**What you will do**
1. In the post about setting up a Hyper-V trunk port, what range of VLAN IDs is allowed in the example with real data?
2. From the post about setting up a Hyper-V trunk port, quote the part that opens with the words containing "Example with Place" and closes with "for each network.".

**Text excerpt**

--

I am running Sophos-UTM in Hyper-V and i needed a TRUNK port to the virtual machine so i can do vlan tagging. Here is the powershell code to implement it.
Example with Place Holders
get-vmnetworkadapter -vmname NAME_OF_VM | where-object -property MacAddress -eq "MAC_ADDR_OF_NIC" | set-vmnetworkadaptervlan -Trunk -AllowedVlanIdList Start-End NativeVlanID DEFAULT_VLAN
Example with Real Data
get-vmnetworkadapter -vmname Sophos-UTM | where-object -property MacAddress -eq "1234567890AB" | set-vmnetworkadaptervlan -Trunk -AllowedVlanIdList 10-20 NativeVlanID 10
Hi there,
I used a very similar technique to set-up a Sophos UTM HA Cluster as a back-end firewall, separating internal networks using VLANs, with the internal VLAN interface on the Sophos UTM as the default gateway for each network.

--

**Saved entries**
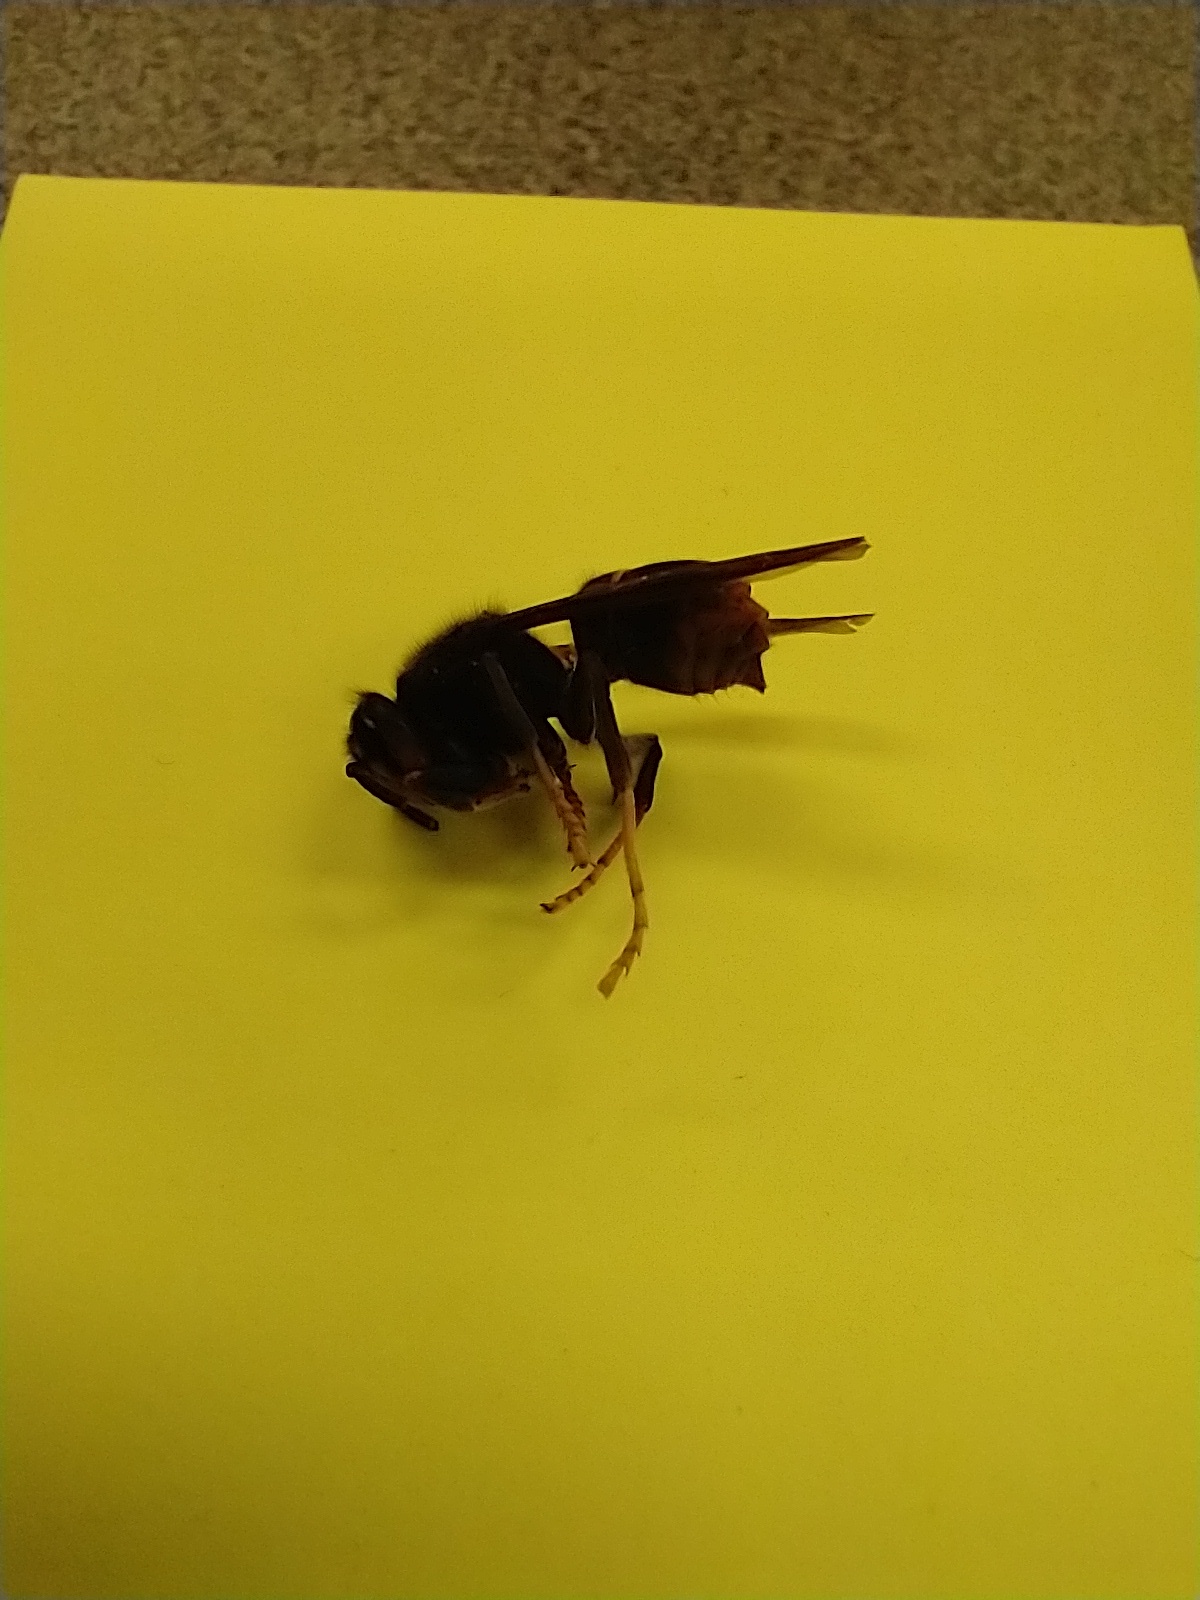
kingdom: Animalia
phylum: Arthropoda
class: Insecta
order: Hymenoptera
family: Vespidae
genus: Vespa
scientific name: Vespa velutina
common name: Asian hornet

--

**Solutions to the exercise**
1. 10-20

2.
Example with Place Holders
get-vmnetworkadapter -vmname NAME_OF_VM | where-object -property MacAddress -eq "MAC_ADDR_OF_NIC" | set-vmnetworkadaptervlan -Trunk -AllowedVlanIdList Start-End NativeVlanID DEFAULT_VLAN
Example with Real Data
get-vmnetworkadapter -vmname Sophos-UTM | where-object -property MacAddress -eq "1234567890AB" | set-vmnetworkadaptervlan -Trunk -AllowedVlanIdList 10-20 NativeVlanID 10
Hi there,
I used a very similar technique to set-up a Sophos UTM HA Cluster as a back-end firewall, separating internal networks using VLANs, with the internal VLAN interface on the Sophos UTM as the default gateway for each network.